#### Task objective:
Repeat each of the following lines word for word.

***** Records supplied *****

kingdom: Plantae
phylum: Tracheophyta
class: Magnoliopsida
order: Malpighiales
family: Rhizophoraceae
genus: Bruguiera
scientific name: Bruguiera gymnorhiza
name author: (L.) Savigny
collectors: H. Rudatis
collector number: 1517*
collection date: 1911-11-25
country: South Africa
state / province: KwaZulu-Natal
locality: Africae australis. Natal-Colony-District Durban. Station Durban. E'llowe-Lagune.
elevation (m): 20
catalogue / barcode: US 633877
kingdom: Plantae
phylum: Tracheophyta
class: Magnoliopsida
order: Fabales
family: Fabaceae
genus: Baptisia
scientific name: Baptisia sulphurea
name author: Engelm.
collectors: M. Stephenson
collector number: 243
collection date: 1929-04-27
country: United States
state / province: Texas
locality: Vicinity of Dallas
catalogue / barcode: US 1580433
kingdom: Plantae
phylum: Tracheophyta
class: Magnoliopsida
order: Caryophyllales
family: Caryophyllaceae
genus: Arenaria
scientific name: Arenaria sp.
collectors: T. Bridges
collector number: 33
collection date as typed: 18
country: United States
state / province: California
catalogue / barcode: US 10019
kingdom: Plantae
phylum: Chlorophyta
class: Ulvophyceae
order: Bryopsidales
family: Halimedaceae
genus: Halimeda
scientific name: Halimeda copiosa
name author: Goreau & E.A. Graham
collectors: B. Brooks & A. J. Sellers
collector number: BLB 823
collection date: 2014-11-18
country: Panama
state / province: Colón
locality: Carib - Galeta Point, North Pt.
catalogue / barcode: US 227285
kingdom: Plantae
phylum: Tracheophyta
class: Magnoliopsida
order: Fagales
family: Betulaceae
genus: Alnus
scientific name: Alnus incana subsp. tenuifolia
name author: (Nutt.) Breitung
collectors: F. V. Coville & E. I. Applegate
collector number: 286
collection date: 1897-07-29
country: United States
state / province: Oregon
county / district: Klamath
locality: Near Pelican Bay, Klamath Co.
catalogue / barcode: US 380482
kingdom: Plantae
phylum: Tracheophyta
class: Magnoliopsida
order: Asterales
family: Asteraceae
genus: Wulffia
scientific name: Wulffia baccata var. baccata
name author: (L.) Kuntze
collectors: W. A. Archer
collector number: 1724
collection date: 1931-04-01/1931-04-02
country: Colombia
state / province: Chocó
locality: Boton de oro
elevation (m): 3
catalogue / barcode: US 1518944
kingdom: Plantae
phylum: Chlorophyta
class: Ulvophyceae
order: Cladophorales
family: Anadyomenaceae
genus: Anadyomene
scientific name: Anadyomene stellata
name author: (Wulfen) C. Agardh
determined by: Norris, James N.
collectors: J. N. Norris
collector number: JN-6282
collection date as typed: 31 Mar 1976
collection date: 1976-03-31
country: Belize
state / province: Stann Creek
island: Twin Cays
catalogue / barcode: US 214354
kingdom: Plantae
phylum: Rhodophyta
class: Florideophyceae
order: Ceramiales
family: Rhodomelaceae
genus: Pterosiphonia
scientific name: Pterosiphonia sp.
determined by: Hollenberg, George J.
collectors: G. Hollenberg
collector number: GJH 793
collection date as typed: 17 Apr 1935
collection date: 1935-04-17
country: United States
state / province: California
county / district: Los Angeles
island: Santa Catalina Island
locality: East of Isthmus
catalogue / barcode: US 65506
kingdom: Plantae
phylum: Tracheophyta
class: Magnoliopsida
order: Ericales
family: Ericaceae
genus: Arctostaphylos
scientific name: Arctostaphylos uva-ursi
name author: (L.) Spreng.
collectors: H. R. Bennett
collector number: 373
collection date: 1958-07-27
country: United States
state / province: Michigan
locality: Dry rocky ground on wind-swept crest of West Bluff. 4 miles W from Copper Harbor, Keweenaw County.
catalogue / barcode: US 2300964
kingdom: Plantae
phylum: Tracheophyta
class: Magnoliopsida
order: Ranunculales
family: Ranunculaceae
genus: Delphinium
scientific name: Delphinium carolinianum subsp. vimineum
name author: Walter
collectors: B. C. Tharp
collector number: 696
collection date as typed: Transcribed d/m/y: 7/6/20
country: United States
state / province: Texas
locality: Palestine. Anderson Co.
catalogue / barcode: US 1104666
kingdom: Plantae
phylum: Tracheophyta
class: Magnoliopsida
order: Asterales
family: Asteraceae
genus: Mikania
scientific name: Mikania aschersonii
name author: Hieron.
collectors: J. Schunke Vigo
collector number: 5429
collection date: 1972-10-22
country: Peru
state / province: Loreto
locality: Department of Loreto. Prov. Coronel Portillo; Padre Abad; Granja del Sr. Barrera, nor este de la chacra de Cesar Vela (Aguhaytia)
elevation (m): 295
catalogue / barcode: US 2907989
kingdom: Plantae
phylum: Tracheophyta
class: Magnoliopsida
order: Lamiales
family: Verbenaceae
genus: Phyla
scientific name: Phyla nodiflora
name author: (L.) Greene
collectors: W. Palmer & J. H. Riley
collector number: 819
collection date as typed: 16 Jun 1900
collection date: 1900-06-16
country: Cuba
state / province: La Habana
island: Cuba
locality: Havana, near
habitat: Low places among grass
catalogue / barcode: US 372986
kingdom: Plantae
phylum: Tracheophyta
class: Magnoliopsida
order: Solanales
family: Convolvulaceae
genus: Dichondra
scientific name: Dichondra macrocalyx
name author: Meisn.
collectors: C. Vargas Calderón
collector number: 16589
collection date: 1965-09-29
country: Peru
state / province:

*****

#### Correct result:
kingdom: Plantae
phylum: Tracheophyta
class: Magnoliopsida
order: Malpighiales
family: Rhizophoraceae
genus: Bruguiera
scientific name: Bruguiera gymnorhiza
name author: (L.) Savigny
collectors: H. Rudatis
collector number: 1517*
collection date: 1911-11-25
country: South Africa
state / province: KwaZulu-Natal
locality: Africae australis. Natal-Colony-District Durban. Station Durban. E'llowe-Lagune.
elevation (m): 20
catalogue / barcode: US 633877
kingdom: Plantae
phylum: Tracheophyta
class: Magnoliopsida
order: Fabales
family: Fabaceae
genus: Baptisia
scientific name: Baptisia sulphurea
name author: Engelm.
collectors: M. Stephenson
collector number: 243
collection date: 1929-04-27
country: United States
state / province: Texas
locality: Vicinity of Dallas
catalogue / barcode: US 1580433
kingdom: Plantae
phylum: Tracheophyta
class: Magnoliopsida
order: Caryophyllales
family: Caryophyllaceae
genus: Arenaria
scientific name: Arenaria sp.
collectors: T. Bridges
collector number: 33
collection date as typed: 18
country: United States
state / province: California
catalogue / barcode: US 10019
kingdom: Plantae
phylum: Chlorophyta
class: Ulvophyceae
order: Bryopsidales
family: Halimedaceae
genus: Halimeda
scientific name: Halimeda copiosa
name author: Goreau & E.A. Graham
collectors: B. Brooks & A. J. Sellers
collector number: BLB 823
collection date: 2014-11-18
country: Panama
state / province: Colón
locality: Carib - Galeta Point, North Pt.
catalogue / barcode: US 227285
kingdom: Plantae
phylum: Tracheophyta
class: Magnoliopsida
order: Fagales
family: Betulaceae
genus: Alnus
scientific name: Alnus incana subsp. tenuifolia
name author: (Nutt.) Breitung
collectors: F. V. Coville & E. I. Applegate
collector number: 286
collection date: 1897-07-29
country: United States
state / province: Oregon
county / district: Klamath
locality: Near Pelican Bay, Klamath Co.
catalogue / barcode: US 380482
kingdom: Plantae
phylum: Tracheophyta
class: Magnoliopsida
order: Asterales
family: Asteraceae
genus: Wulffia
scientific name: Wulffia baccata var. baccata
name author: (L.) Kuntze
collectors: W. A. Archer
collector number: 1724
collection date: 1931-04-01/1931-04-02
country: Colombia
state / province: Chocó
locality: Boton de oro
elevation (m): 3
catalogue / barcode: US 1518944
kingdom: Plantae
phylum: Chlorophyta
class: Ulvophyceae
order: Cladophorales
family: Anadyomenaceae
genus: Anadyomene
scientific name: Anadyomene stellata
name author: (Wulfen) C. Agardh
determined by: Norris, James N.
collectors: J. N. Norris
collector number: JN-6282
collection date as typed: 31 Mar 1976
collection date: 1976-03-31
country: Belize
state / province: Stann Creek
island: Twin Cays
catalogue / barcode: US 214354
kingdom: Plantae
phylum: Rhodophyta
class: Florideophyceae
order: Ceramiales
family: Rhodomelaceae
genus: Pterosiphonia
scientific name: Pterosiphonia sp.
determined by: Hollenberg, George J.
collectors: G. Hollenberg
collector number: GJH 793
collection date as typed: 17 Apr 1935
collection date: 1935-04-17
country: United States
state / province: California
county / district: Los Angeles
island: Santa Catalina Island
locality: East of Isthmus
catalogue / barcode: US 65506
kingdom: Plantae
phylum: Tracheophyta
class: Magnoliopsida
order: Ericales
family: Ericaceae
genus: Arctostaphylos
scientific name: Arctostaphylos uva-ursi
name author: (L.) Spreng.
collectors: H. R. Bennett
collector number: 373
collection date: 1958-07-27
country: United States
state / province: Michigan
locality: Dry rocky ground on wind-swept crest of West Bluff. 4 miles W from Copper Harbor, Keweenaw County.
catalogue / barcode: US 2300964
kingdom: Plantae
phylum: Tracheophyta
class: Magnoliopsida
order: Ranunculales
family: Ranunculaceae
genus: Delphinium
scientific name: Delphinium carolinianum subsp. vimineum
name author: Walter
collectors: B. C. Tharp
collector number: 696
collection date as typed: Transcribed d/m/y: 7/6/20
country: United States
state / province: Texas
locality: Palestine. Anderson Co.
catalogue / barcode: US 1104666
kingdom: Plantae
phylum: Tracheophyta
class: Magnoliopsida
order: Asterales
family: Asteraceae
genus: Mikania
scientific name: Mikania aschersonii
name author: Hieron.
collectors: J. Schunke Vigo
collector number: 5429
collection date: 1972-10-22
country: Peru
state / province: Loreto
locality: Department of Loreto. Prov. Coronel Portillo; Padre Abad; Granja del Sr. Barrera, nor este de la chacra de Cesar Vela (Aguhaytia)
elevation (m): 295
catalogue / barcode: US 2907989
kingdom: Plantae
phylum: Tracheophyta
class: Magnoliopsida
order: Lamiales
family: Verbenaceae
genus: Phyla
scientific name: Phyla nodiflora
name author: (L.) Greene
collectors: W. Palmer & J. H. Riley
collector number: 819
collection date as typed: 16 Jun 1900
collection date: 1900-06-16
country: Cuba
state / province: La Habana
island: Cuba
locality: Havana, near
habitat: Low places among grass
catalogue / barcode: US 372986
kingdom: Plantae
phylum: Tracheophyta
class: Magnoliopsida
order: Solanales
family: Convolvulaceae
genus: Dichondra
scientific name: Dichondra macrocalyx
name author: Meisn.
collectors: C. Vargas Calderón
collector number: 16589
collection date: 1965-09-29
country: Peru
state / province:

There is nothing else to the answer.